Exercise details:
Select every line below containing the word "juros".

Transcribed page contents:
***

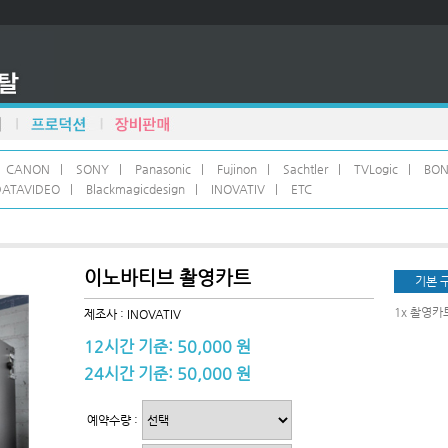
CANON
|
SONY
|
Panasonic
|
Fujinon
|
Sachtler
|
TVLogic
|
BO
DATAVIDEO
|
Blackmagicdesign
|
INOVATIV
|
ETC
이노바티브 촬영카트
기본 
1x 촬영카
제조사 : INOVATIV
12시간 기준: 50,000 원
24시간 기준: 50,000 원
예약수량 :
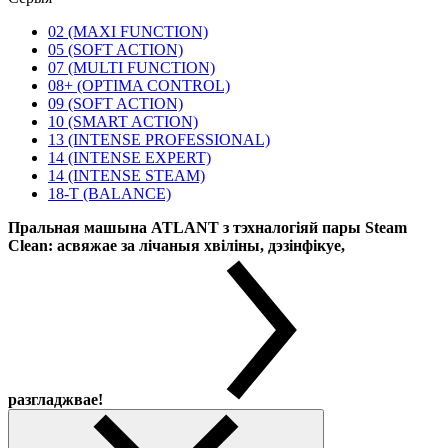
02 (MAXI FUNCTION)
05 (SOFT ACTION)
07 (MULTI FUNCTION)
08+ (OPTIMA CONTROL)
09 (SOFT ACTION)
10 (SMART ACTION)
13 (INTENSE PROFESSIONAL)
14 (INTENSE EXPERT)
14 (INTENSE STEAM)
18-T (BALANCE)
Пральная машына ATLANT з тэхналогіяй пары Steam
Clean: асвяжае за лічаныя хвіліны, дэзінфікуе,
разгладжвае!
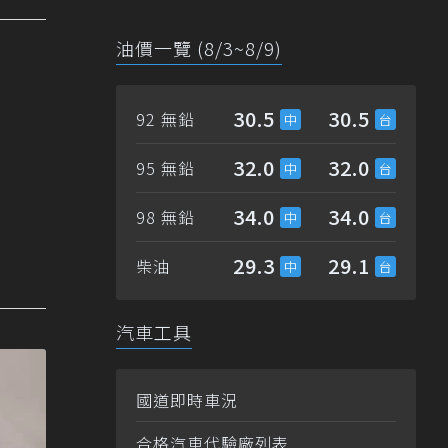
油價一覽 (8/3~8/9)
30.5
30.5
92 無鉛
32.0
32.0
95 無鉛
34.0
34.0
98 無鉛
29.3
29.1
柴油
汽車工具
國道即時車況
合格汽車代驗廠列表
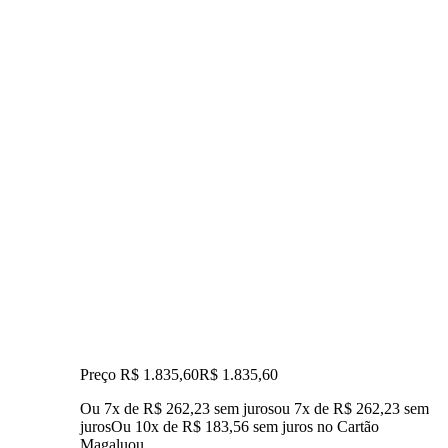
Preço R$ 1.835,60
R$
1.835
,
60
Ou 7x de R$ 262,23 sem juros
ou
7
x de
R$ 262,23
sem
juros
Ou 10x de R$ 183,56 sem juros no Cartão
Magalu
ou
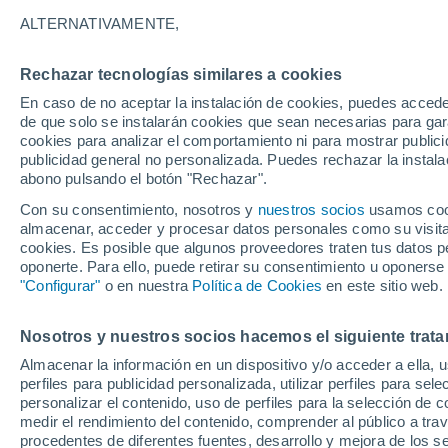
26°
ALTERNATIVAMENTE,
Rechazar tecnologías similares a cookies
Menguant
En caso de no aceptar la instalación de cookies, puedes acced
Iluminada
Sensación de 26°
de que solo se instalarán cookies que sean necesarias para garan
cookies para analizar el comportamiento ni para mostrar publici
publicidad general no personalizada. Puedes rechazar la instala
abono pulsando el botón "Rechazar".
Atención al fin de semana
España podrá registrar tormentas muy fuerte
Con su consentimiento, nosotros y
nuestros socios
usamos cooki
con fenómenos adversos
almacenar, acceder y procesar datos personales como su visita e
cookies. Es posible que algunos proveedores traten tus datos pe
El Tiempo 1 - 7 días
Por horas
Actualidad
Mapa de
oponerte. Para ello, puede retirar su consentimiento u oponerse
"Configurar"
o en nuestra
Política de Cookies
en este sitio web.
Nosotros y nuestros socios hacemos el siguiente trata
Mañana
Sábado
D
Hoy
Almacenar la información en un dispositivo y/o acceder a ella, 
7 Ago
8 Ago
6 Ago
perfiles para publicidad personalizada, utilizar perfiles para sele
personalizar el contenido, uso de perfiles para la selección de c
medir el rendimiento del contenido, comprender al público a tra
procedentes de diferentes fuentes, desarrollo y mejora de los se
80%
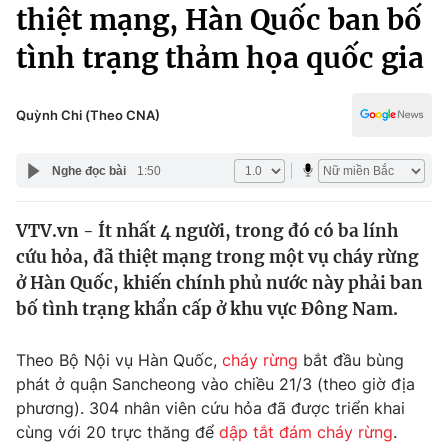
Chính trị
thiệt mạng, Hàn Quốc ban bố
Truyền hình
tình trạng thảm họa quốc gia
Văn hóa - Giải trí
Xã hội
Y tế
Đời sống
Quỳnh Chi (Theo CNA)
Pháp luật
Công nghệ
Giáo dục
Nghe đọc bài
1:50
Y tế
VTV.vn - Ít nhất 4 người, trong đó có ba lính
Thế giới
cứu hỏa, đã thiệt mạng trong một vụ cháy rừng
Tin tức
ở Hàn Quốc, khiến chính phủ nước này phải ban
Kinh tế
bố tình trạng khẩn cấp ở khu vực Đông Nam.
Thế giới đó đây
Tài chính
Dữ liệu và đời sống
Câu chuyện quốc tế
Theo Bộ Nội vụ Hàn Quốc,
cháy rừng
bắt đầu bùng
Thị trường
phát ở quận Sancheong vào chiều 21/3 (theo giờ địa
phương). 304 nhân viên cứu hỏa đã được triển khai
Truyền hình
Góc doanh nghiệp
cùng với 20 trực thăng để
dập tắt đám cháy rừng
.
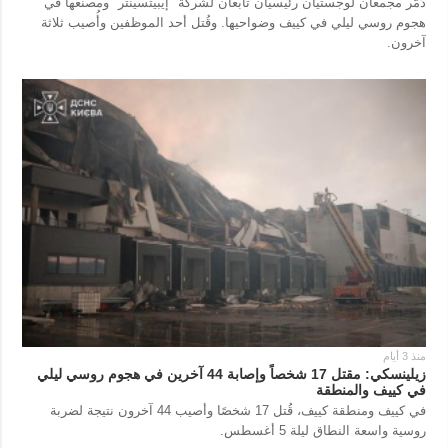
دُمّر مجمعان لوجستيان رئيسيان تابعان لشركة "إيبيتسينتر" ومصنعها في
هجوم روسي ليلي في كييف وضواحيها. وقُتل أحد الموظفين وأُصيب ثلاثة
المزيد
خدمات
آخرون.
التقارير
الاشتراك
مقابلات
بنك الصور
الصور
الفيديوهات
منذ 3 أيام
زيلينسكي: مقتل 17 شخصاً وإصابة 44 آخرين في هجوم روسي ليلي
في كييف والمنطقة
في كييف ومنطقة كييف، قُتل 17 شخصًا وأصيب 44 آخرون نتيجة لضربة
روسية واسعة النطاق ليلة 5 أغسطس.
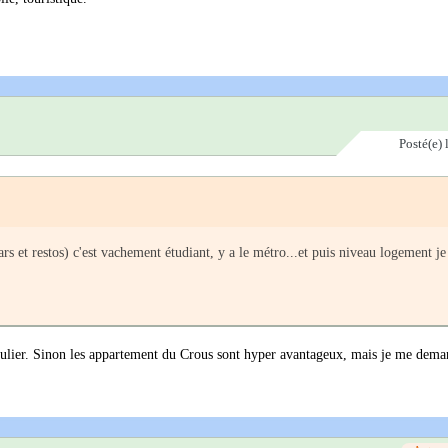
Posté(e)
ars et restos) c'est vachement étudiant, y a le métro...et puis niveau logement je
culier. Sinon les appartement du Crous sont hyper avantageux, mais je me deman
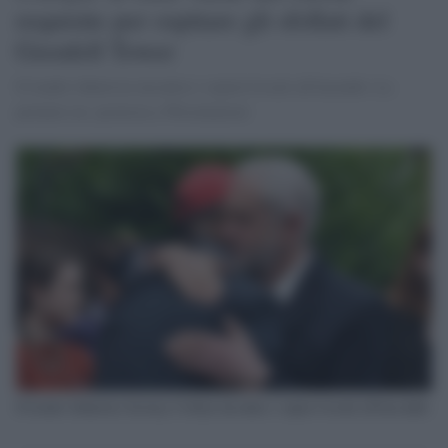
requisite per ospitare gli sfollati del
Grenfell Tower
Il leader laburista incontra i sopravvissuti all'incendo. La
premier no: protesta a Westminster
Il leader laburista Jeremy Corbyn incontra i sopravvissuti all'incendio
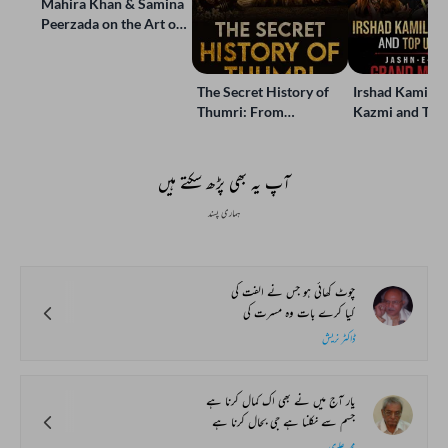
Mahira Khan & Samina
Peerzada on the Art of
Storytelling | Live at
Jashn-e-Rekhta
The Secret History of
Irshad Kamil, B
Thumri: From
Kazmi and Top
Lucknow’s Courts to
Poets Live at t
Global Stages
e-Rekhta Lond
Mushaira
آپ یہ بھی پڑھ سکتے ہیں
ہماری پسند
چوٹ کھائی ہو جس نے الفت کی
کیا کرے بات وہ مسرت کی
ڈاکٹر نریش
یار آج میں نے بھی اک کمال کرنا ہے
جسم سے نکلنا ہے جی بحال کرنا ہے
محمد علوی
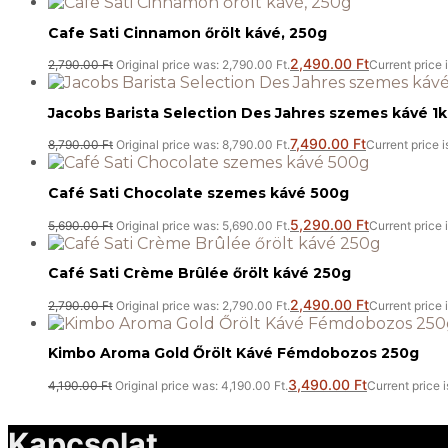
Cafe Sati Cinnamon őrölt kávé, 250g
2,490.00
Ft
2,790.00
Ft
Original price was: 2,790.00 Ft.
Current price 
Jacobs Barista Selection Des Jahres szemes kávé 1
7,490.00
Ft
8,790.00
Ft
Original price was: 8,790.00 Ft.
Current price i
Café Sati Chocolate szemes kávé 500g
5,290.00
Ft
5,690.00
Ft
Original price was: 5,690.00 Ft.
Current price 
Café Sati Crème Brûlée őrölt kávé 250g
2,490.00
Ft
2,790.00
Ft
Original price was: 2,790.00 Ft.
Current price 
Kimbo Aroma Gold Őrölt Kávé Fémdobozos 250g
3,490.00
Ft
4,190.00
Ft
Original price was: 4,190.00 Ft.
Current price i
Kapcsolat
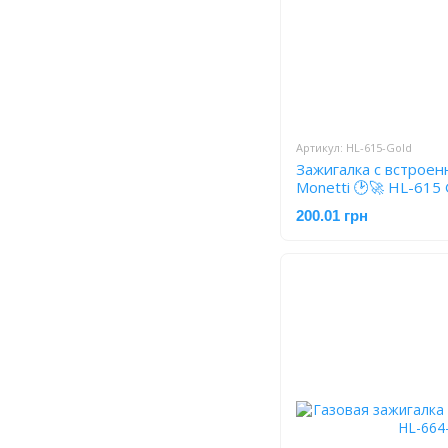
Артикул: HL-615-Gold
Зажигалка с встроенн
Monetti 🕑🚀 HL-615 
200.01 грн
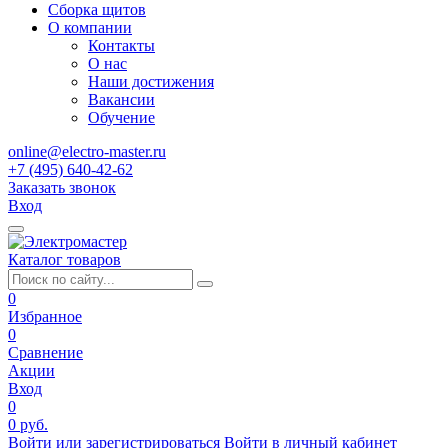
Сборка щитов
О компании
Контакты
О нас
Наши достижения
Вакансии
Обучение
online@electro-master.ru
+7 (495) 640-42-62
Заказать звонок
Вход
Каталог товаров
0
Избранное
0
Сравнение
Акции
Вход
0
0 руб.
Войти или зарегистрироваться
Войти в личный кабинет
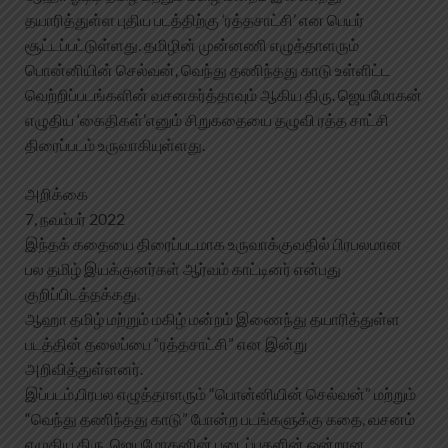
தயாரித்துள்ள புதிய படத்திற்கு ‘ரத்தசாட்சி’ என பெயர்
சூட்டப்பட்டுள்ளது. தமிழின் முன்னணி எழுத்தாளரும்
பொன்னியின் செல்வன், வெந்து தணிந்தது காடு உள்ளிட்ட
வெற்றிப்படங்களின் வசனகர்த்தாவும் ஆகிய திரு. ஜெயமோகன்
எழுதிய ‘கைதிகள்’எனும் சிறுகதையை தழுவி ரத்த சாட்சி
திரைப்படம் உருவாகியுள்ளது.
அறிக்கை
7, நவம்பர் 2022
இந்தக் கதையை திரைப்படமாக உருவாக்குவதில் பிரபலமான
பல தமிழ் இயக்குனர்கள் ஆர்வம் காட்டினர் என்பது
குறிப்பிடத்தக்கது.
ஆஹா தமிழ் மற்றும் மகிழ் மன்றம் இணைந்து தயாரித்துள்ள
படத்தின் தலைப்பை “ரத்தசாட்சி” என இன்று
அறிவித்துள்ளனர்.
இப்படம்,பிரபல எழுத்தாளரும் “பொன்னியின் செல்வன்” மற்றும்
“வெந்து தணிந்தது காடு” போன்ற படங்களுக்கு கதை, வசனம்
எழுதிய திரு. ஜெயமோகனின் படைப்புகளின் ஒன்றான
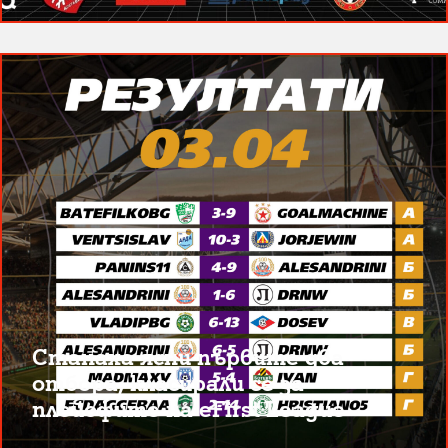
Станаха ясни първите два
отбора, класирали се за
плейофите на eFirst League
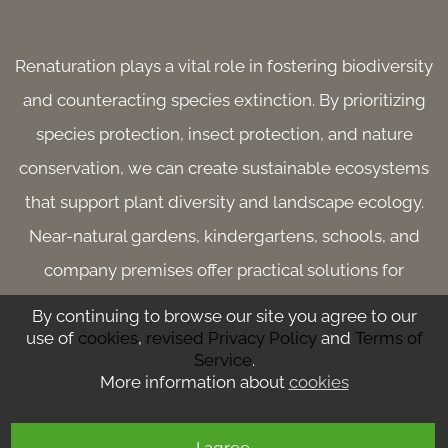
 
Renaturation plays a vital role in fostering biodiversity
and counteracting species extinction. By prioritizing
species protection, insect protection, and nature
conservation, we can create sustainable ecosystems
that support plant diversity and landscape ecology.
Near-natural gardens, kindergartens, schools, and
company premises offer practical solutions for
enhancing biotopes and promoting ecological values.
By continuing to browse our site you agree to our
Initiatives like orchards, hedgehog help, bird
use of
cookies
,
revised Privacy Policy
and
Terms of
Service
.
protection, and little owl conservation contribute to the
More information about
cookies
protection of amphibians and other wildlife. These
efforts align with environmental protection goals, ensur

***

Solution:
Ou 7x de R$ 262,23 sem juros
juros
Ou 10x de R$ 183,56 sem juros no Cartão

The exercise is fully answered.